You are viewing a plain text version of this content. The canonical link for it is here.
Posted to solr-user@lucene.apache.org by Glen Newton <gl...@gmail.com> on 2009/04/29 16:08:39 UTC

Re: Advice on custom DIH or other solutions: LuSql

The next version of LuSql[1] supports solutions for this kind of
issue: reading from JDBC (which may include a long and compex query)
and then writing the results to a single (flattened) JDBC table that
can subsequently be the source table for Solr. This might be helpful
for your particular issue.

As I am talking about the next version (0.93) of LuSql I should
describe it better:
The first version (0.9) used JDBC as a source, and used Lucene as a
sink. The sink portion was plugable, so different destinations besides
Lucene indexes were possible.
####
§ What to do:
In the post about LuSql, what did version 0.9 use as its source and as its sink? The material is not needed for this exercise.

§ Exercise data:
####
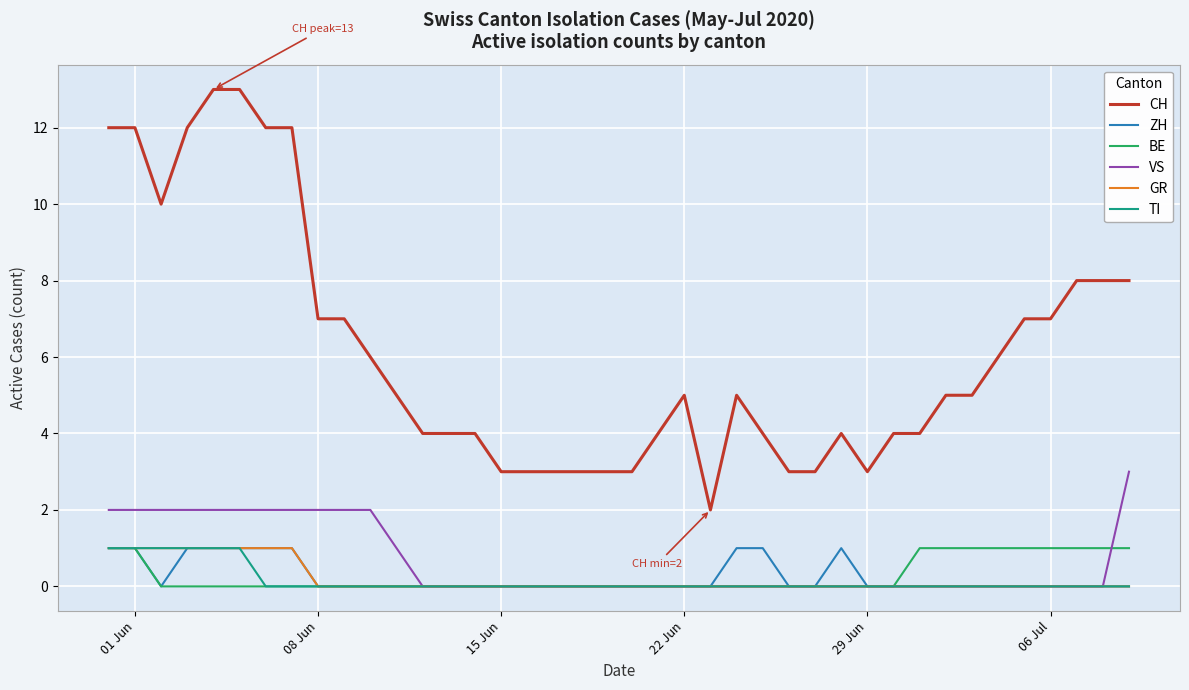

What is the maximum value shown in the chart?

13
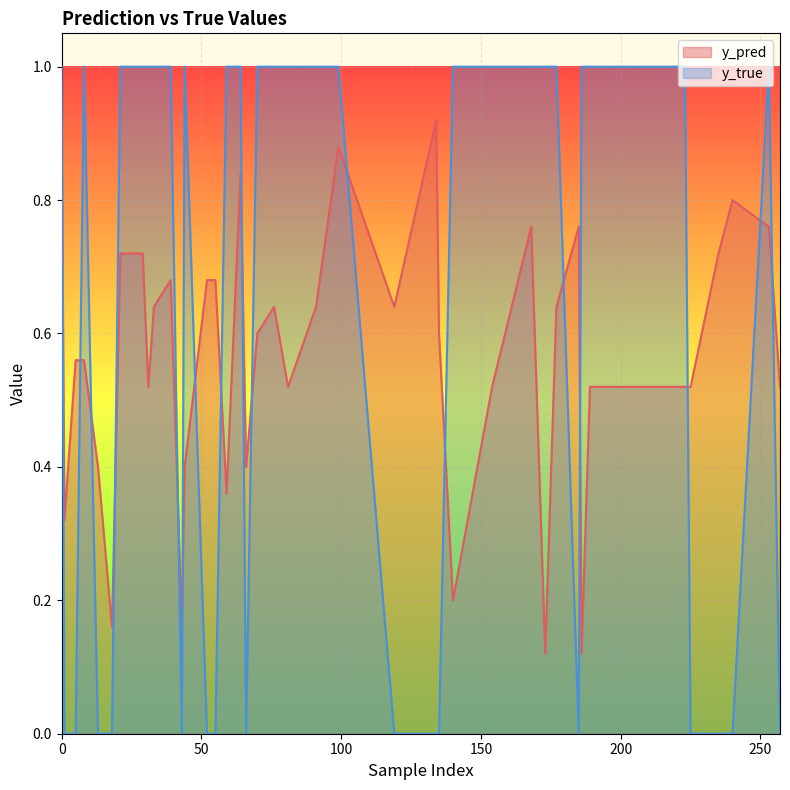

How many lines are shown in the chart?

2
####
§ Exercise result:
It used JDBC as its source and Lucene as its sink.